Celem projektu było dostarczenie podstawowych informacji na poziomie struktura-funkcja, pozwalających na odkrycie mechanizmu rozpoznawania uszkodzonego materiału genetycznego przez enzymy zaangażowane w naprawę mitochondrialnego DNA. Pokazaliśmy, że enzymy zaangażowane w rozpoznawanie i usuwanie uszkodzeń DNA współpracują ze sobą. Nasze odkrycia wykazały również, że istnieją inne białka, które stymulują rozpoznanie i naprawę uszkodzonego DNA. Dodatkowo, grant POLONEZ pozwolił na kontynuację międzynarodowej współpracy z grupą prof. Andrew Fire’a ze Stanford University w USA, w wyniku której powstała praca zatytułowana „Transcription polymerase-catalyzed emergence of novel RNA replicons” opublikowana na łamach czasopisma „Science”. Ponadto, w ramach współpracy z zespołami z Polski i Słowacji, opisaliśmy pierwszy przypadek homozygotycznego wariantu genu POLG2 u dorosłego pacjenta. Praca zatytułowana „Whole exome sequencing identifies a homozygous POLG2 missense variant in an adult patient presenting with optic atrophy, movement disorders, premature ovarian failure and mitochondrial DNA depletion” została opublikowana na łamach czasopisma „European Journal of Medical Genetics”. Dodatkowo grant POLONEZ pozwolił uzyskać dane wstępne oraz pomysły wspierające mój wniosek o ERC Starting Grant.

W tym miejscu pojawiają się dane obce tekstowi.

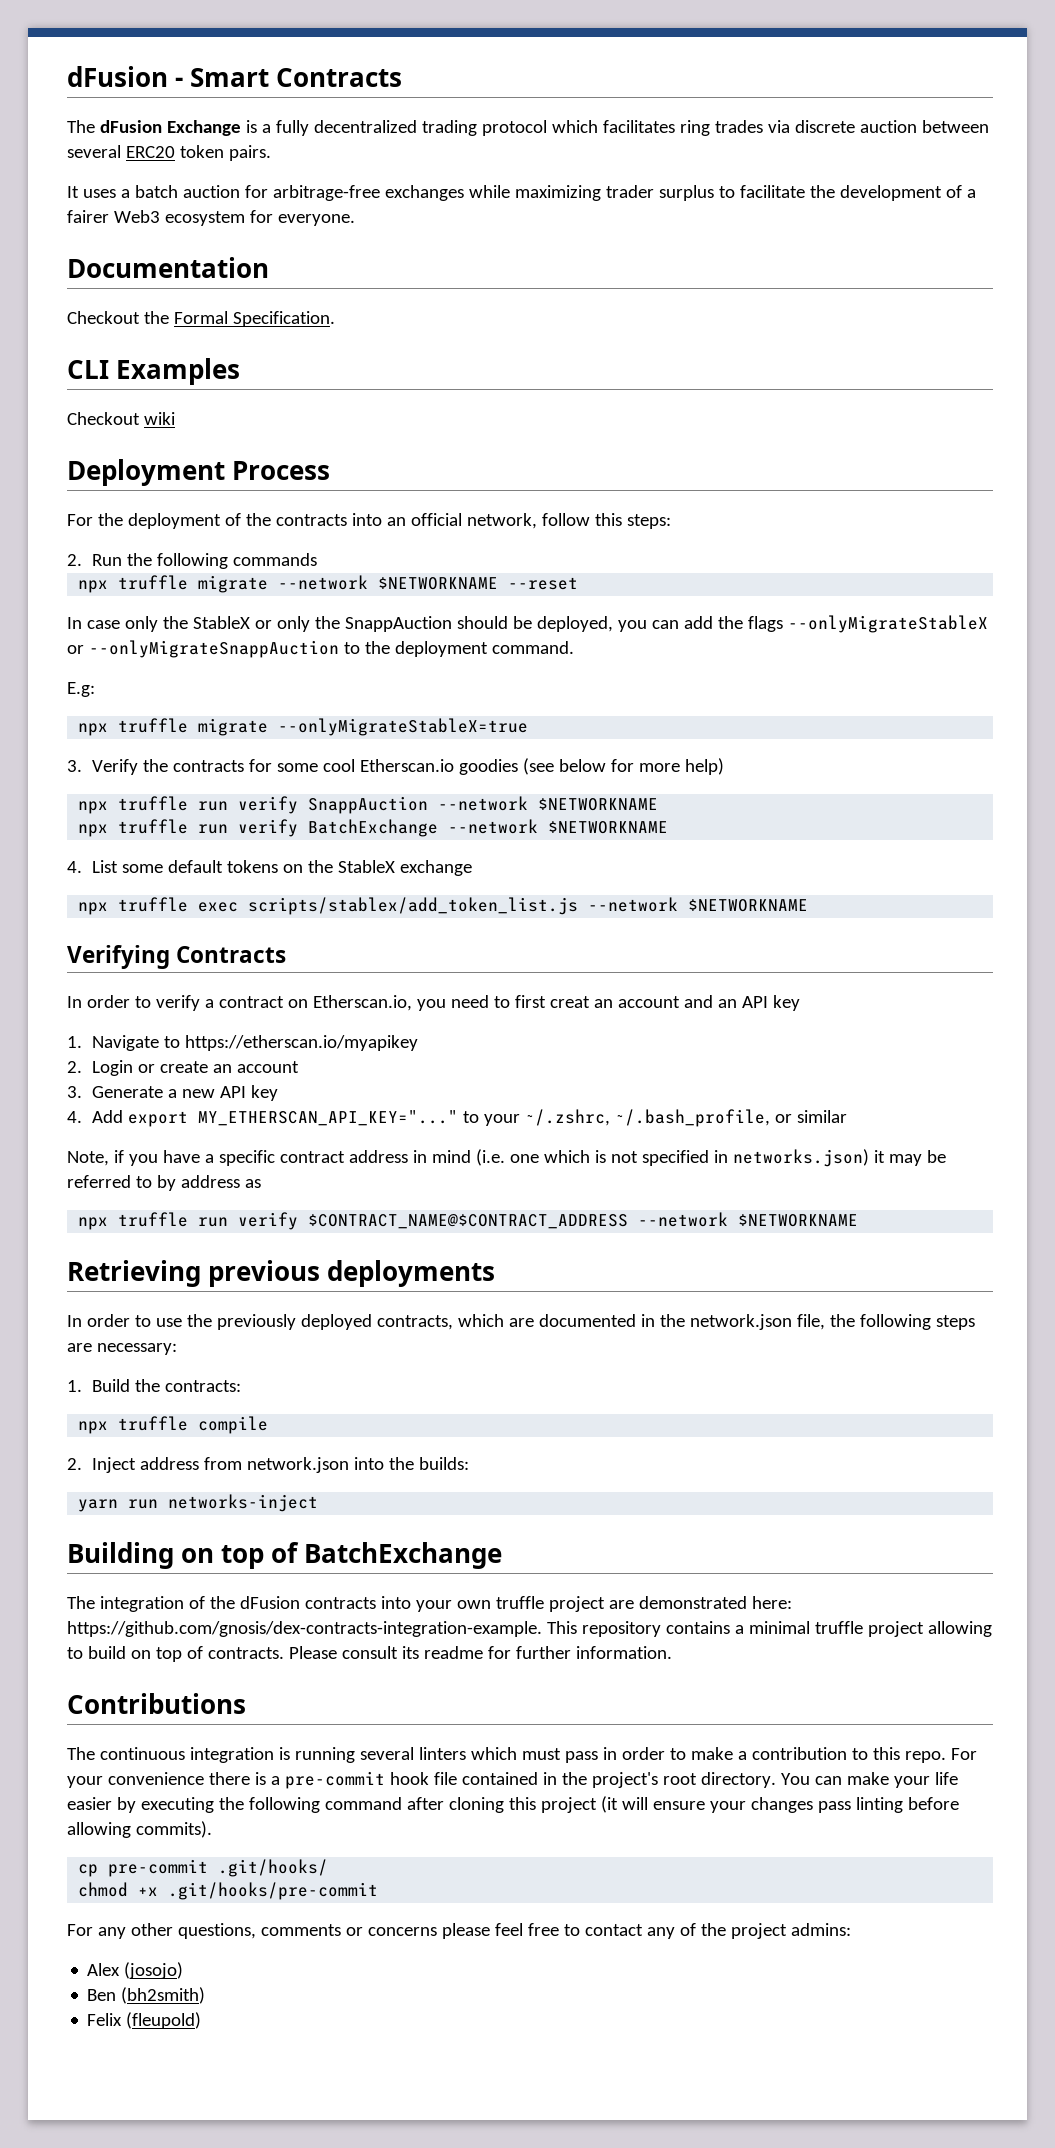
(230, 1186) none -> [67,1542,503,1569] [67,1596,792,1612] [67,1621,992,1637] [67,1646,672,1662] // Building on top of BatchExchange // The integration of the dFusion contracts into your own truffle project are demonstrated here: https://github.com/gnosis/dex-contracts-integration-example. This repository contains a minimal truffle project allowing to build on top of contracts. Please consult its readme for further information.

Pełny tytuł finansowanego projektu: Unraveling the molecular basis of DNA damage recognition and processing in human mitochondria
dr hab. Michał Szymański, prof. UG
Ukończył studia w dziedzinie biochemii i biofizyki na University of Houston (2007), uzyskał stopień doktora biochemii i biologii molekularnej na University of Texas (2011), a w latach 2012-2017 pracował na University of Texas Medical Branch w ramach stażu podoktorskiego. W 2017 r., jako laureat grantów POLONEZ (NCN) oraz FIRST TEAM (FNP), rozpoczął pracę na Międzyuczelnianym Wydziale Biotechnologii UG i GUMed (MWB UG-GUMed). Oprócz krajowych i zagranicznych stypendiów i grantów zdobył prestiżowy EMBO InstaLlation Grant oraz grant Europejskiej Rady ds. Badań Naukowych (ERC). W 2019 r. uzyskał stopień doktora habilitowanego i został kierownikiem Zakładu Biologii Strukturalnej na MWB UG-GUMed. Jest autorem ponad 25 oryginalnych prac w prestiżowych czasopismach naukowych: „Science”, „Nature Communications”, „Proceedings of the National Academy of Sciences of the United States of America (PNAS)”, „EMBO Journal”, „Journal of Biological Chemistry” oraz ponad 50 doniesień konferencyjnych.